Marana Tha!

Posted by me on Sunday, the 4th day of June, anno domini 2006 at 10:43 PM, local time.

A phrase that sounds so familiar, yet is in Aramaic. And all instances of it my Bible-At-Hand had it translated and the Aramaic relegated to the footnotes. But, I liked the phrase, and think it should be brought into the consciousness of us all a bit more. Marana Tha!

The phrase is simply a request: “Come, O Lord!” and was frequently used by Paul to end his epistles, after the final greetings, entreating Christ to return quickly. Often times I feel that way (surely I should and do wish for that day to quickly come always, but some days, even more so), for surely the burden of our earthly tribulations seems as though it could get no greater and sweet relief would be greatly appreciated.

But, while the wish for The Return to come quickly is certainly a good one, I wonder if it is not quite right to wish for The End merely to avoid one’s own trials and tribulations.

And so, Marana Tha! …but, in the meantime, help me deal with the problems and issues in my life constructively and in accordance with Thy Will, bitte, rather than just ending it all so I don’t have to. Seriously, its not called der finstern Todestal or Rissetal for nothing.

Other such ritualistic phrases are pretty common in the epistles as well as in modern (and ancient) Christian groups. A common one that is rather seasonal, though it needn’t be, is the greeting “He is risen!” during the Easter season. The proper response is, of course, “He is risen indeed.”

While I recognize that there is no real need to keep these sorts of phrases around for anything other than purely traditional reasons (no one’s soul is in mortal danger if they do not know or frequently say any of these greetings), I, being the traditional tradition-bound Lutheran of traditionality that I am, hope we can carry them on a bit longer. That is mostly done, I suppose, through strong family-church community.

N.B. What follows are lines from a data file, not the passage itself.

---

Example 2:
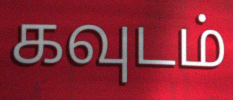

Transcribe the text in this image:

கவுடம்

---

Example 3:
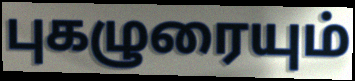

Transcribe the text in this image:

புகழுரையும்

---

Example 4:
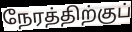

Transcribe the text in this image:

நேரத்திற்குப்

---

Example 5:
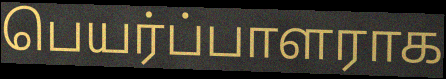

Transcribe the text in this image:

பெயர்ப்பாளராக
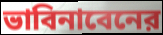
ভাবিনাবেনের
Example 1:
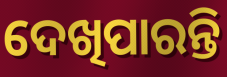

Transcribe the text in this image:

ଦେଖିପାରନ୍ତି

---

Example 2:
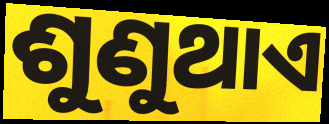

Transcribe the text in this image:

ଶୁଣୁଥାଏ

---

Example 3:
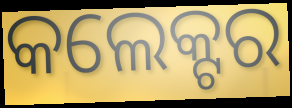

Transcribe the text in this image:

କଲେକ୍ଟର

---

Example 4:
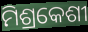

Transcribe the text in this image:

ମିଶ୍ରକେଶୀ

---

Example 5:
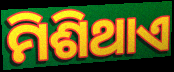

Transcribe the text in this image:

ମିଶିଥାଏ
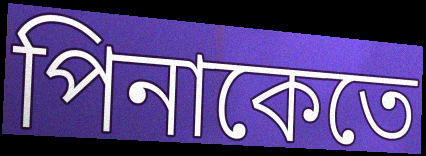
পিনাকেতে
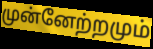
முன்னேற்றமும்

On the subject of the epistles and common phrases used therein, Paul begins most of his letters with (variations depend on translation): “Grace be with you and peace from God our Father and the Lord Jesus Christ.” Another phrase worth saying more often. For those of you wondering where I came up with that wording, its actual a translation of the German version. More common versions in English would be “Grace to you and peace from God our Father and the Lord Jesus Christ” (KJV) or “Grace and peace to you from God our Father and the Lord Jesus Christ” (NIV). Its a phrase reminiscent of the common Greek greeting wishing grace upon a person, and also reminiscent of the Hebrew greeting “Shalom,” meaning Peace. (Even more reminiscent of the longer phrase “Shalom aleichem,” or peace be with you, from which Shalom is the standard shortened version.)

At any rate, its a perfectly good farewell as it is a greeting, so grace and peace to you from God our Father and the Lord Jesus Christ!